Su mano temblorosa trata de posarse en la cabeza de Gale, pero este con un brusco movimiento lo esquiva. Luego, con gesto de desaliento, Mellark sale lentamente de la cabaña y Noel Undersee va tras él. Unos pasos más adelante se detiene y el notario interroga a su amigo:
—¿Me permite preguntarle qué va usted a hacer?

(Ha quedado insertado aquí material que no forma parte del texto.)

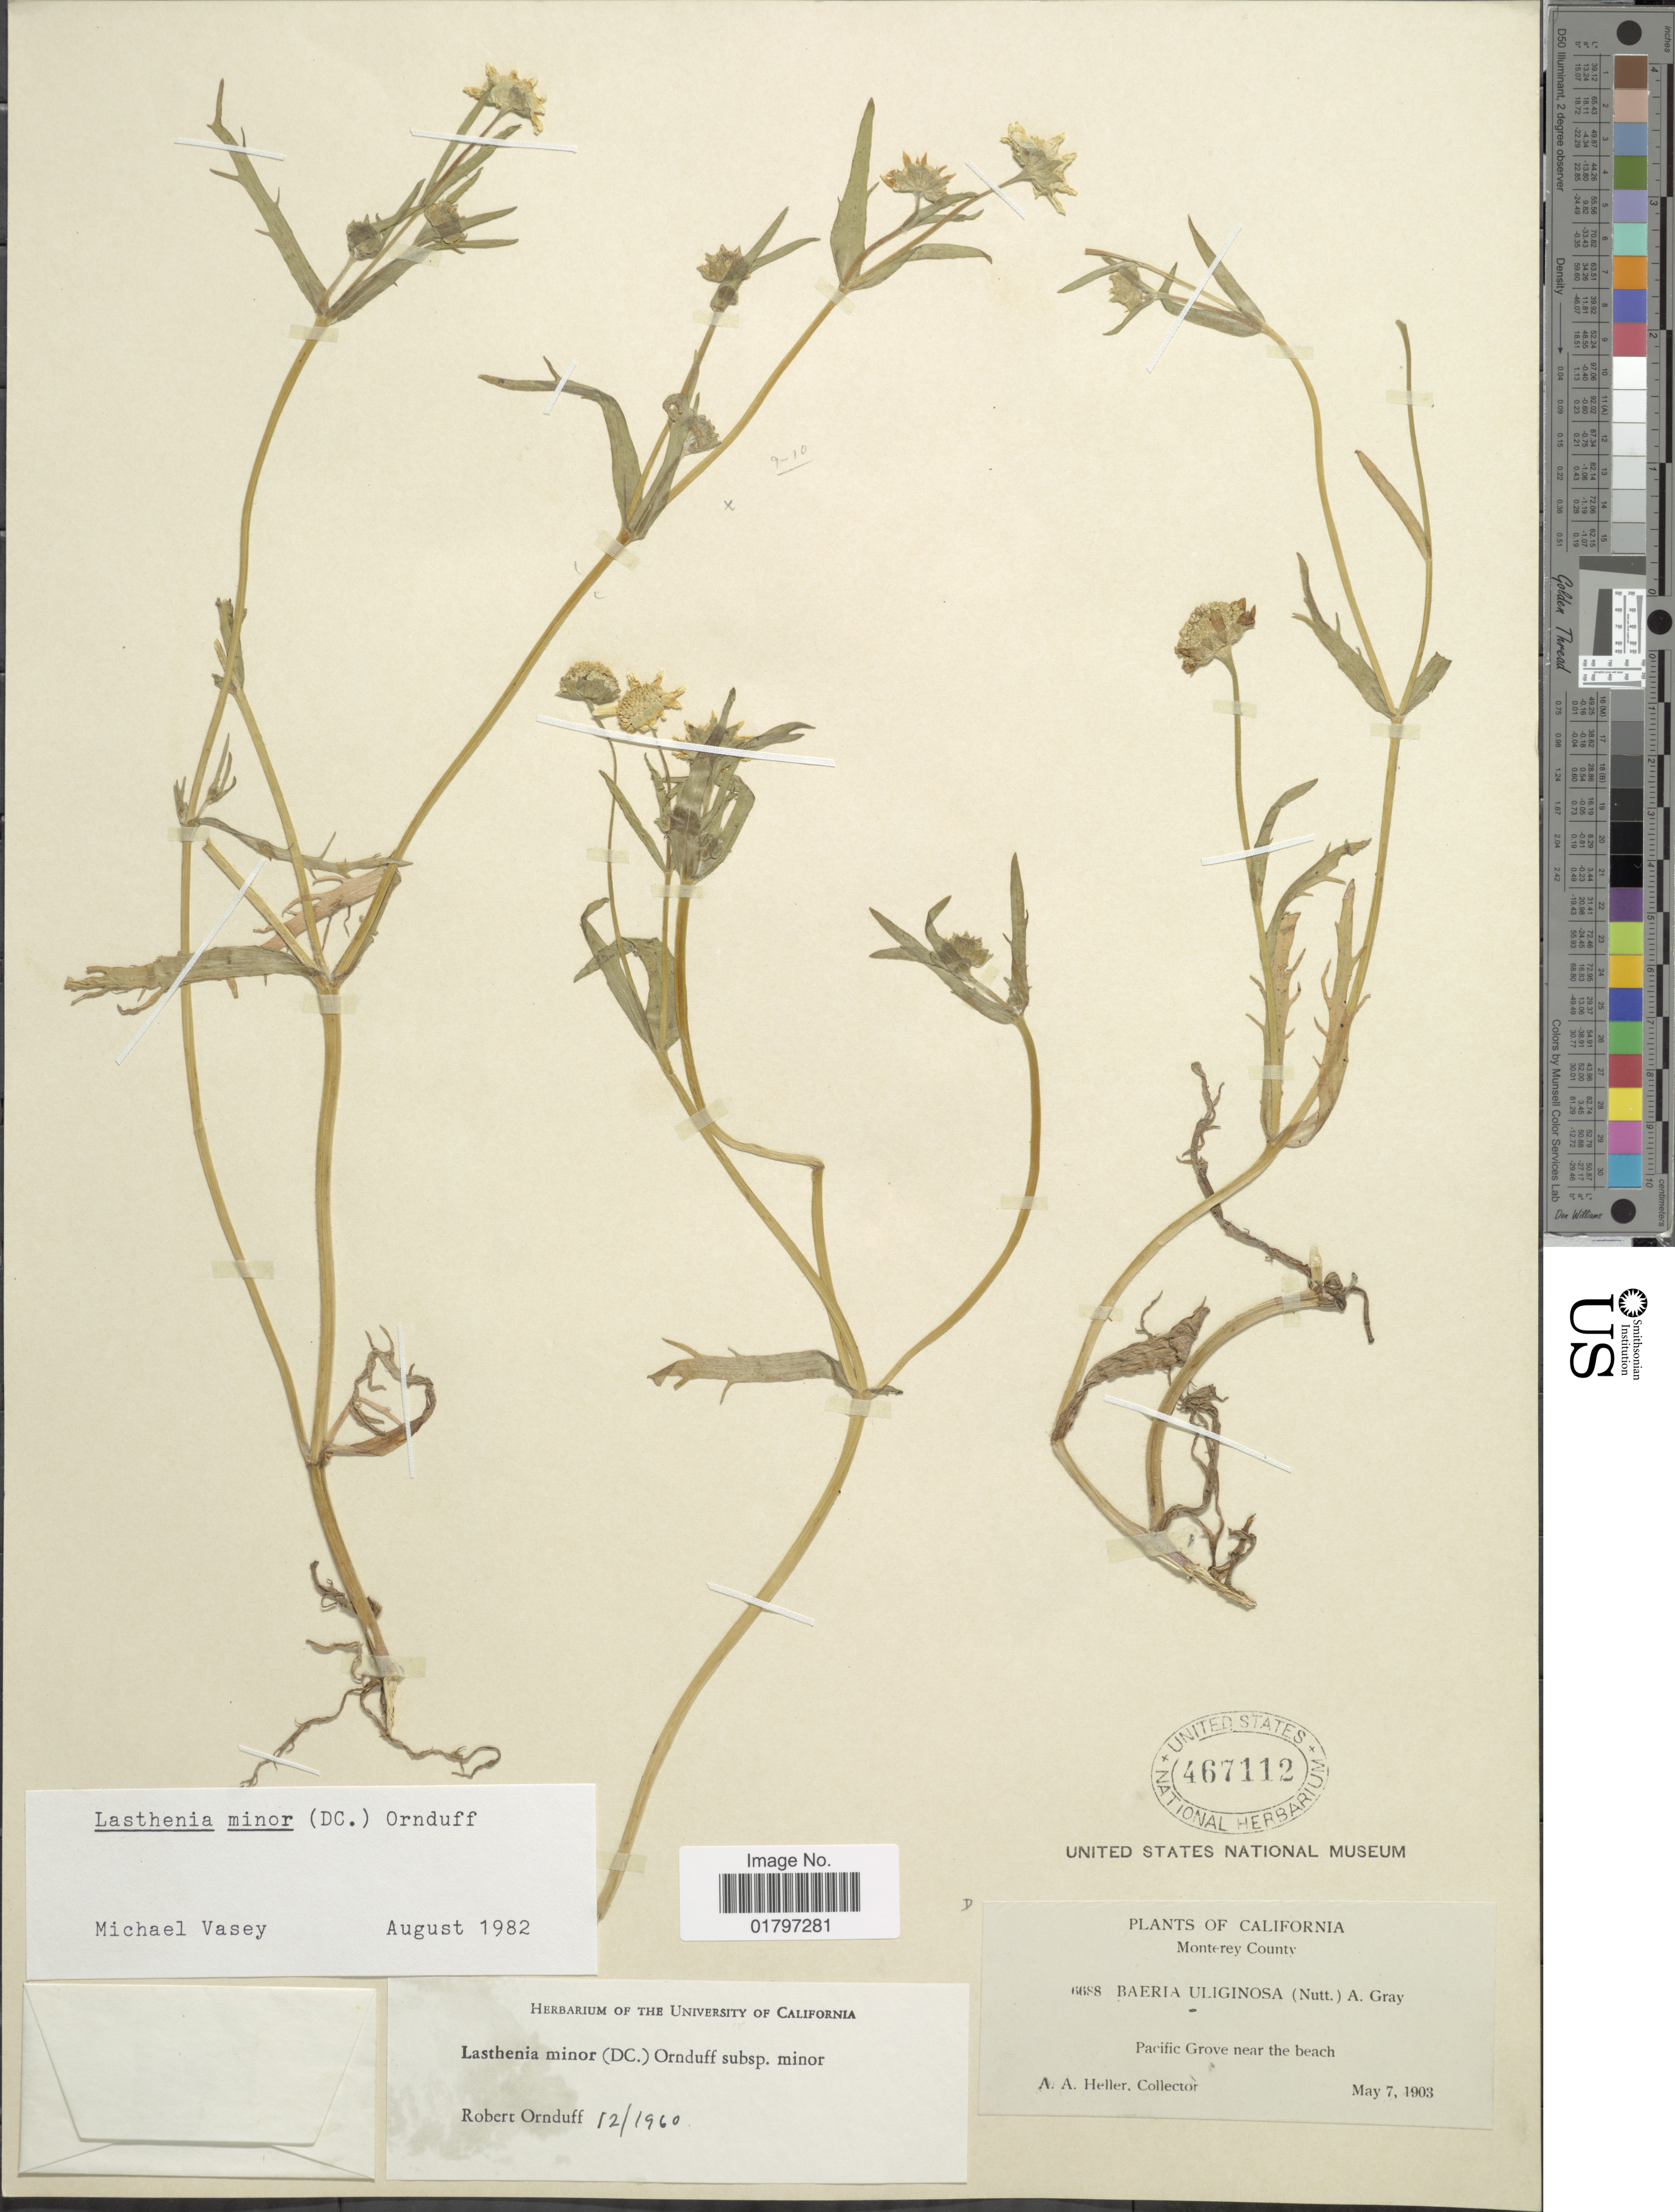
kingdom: Plantae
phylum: Tracheophyta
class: Magnoliopsida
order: Asterales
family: Asteraceae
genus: Lasthenia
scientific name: Lasthenia minor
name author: (DC.) Ornduff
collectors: A. A. Heller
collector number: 6688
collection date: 1903-05-07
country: United States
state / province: California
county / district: Monterey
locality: Monterey County. Pacific Grove near the beach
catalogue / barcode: US 467112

—Por el momento, haré que sepulten a Hawthorne con decencia. ¿Querría ocuparse de eso? —contesta Anthony con tristeza, ahora sereno, ya dueño de sus emociones.
—Naturalmente, si usted lo dispone...
—Pienso salir para mis tierras de inmediato. Pero hay algo más que le quiero encomendar.
—Usted dirá.
—Quiero que el chico viva en Campo Real. Convénzale y llévelo a mi casa en cuanto finalice todo cuanto haya que poner en orden para enterrar a Andrew Hawthorne. Yo debo volver cuanto antes a Campo Real a disponerlo todo.
—Perdóneme una última pregunta. ¿Leyó, por fin, la famosa carta?
—La leí y la rompí en el acto. Sólo decía locuras y disparates. Por eso sé que Andrew Hawthorne estaba completamente loco. ¡Absolutamente trastornado!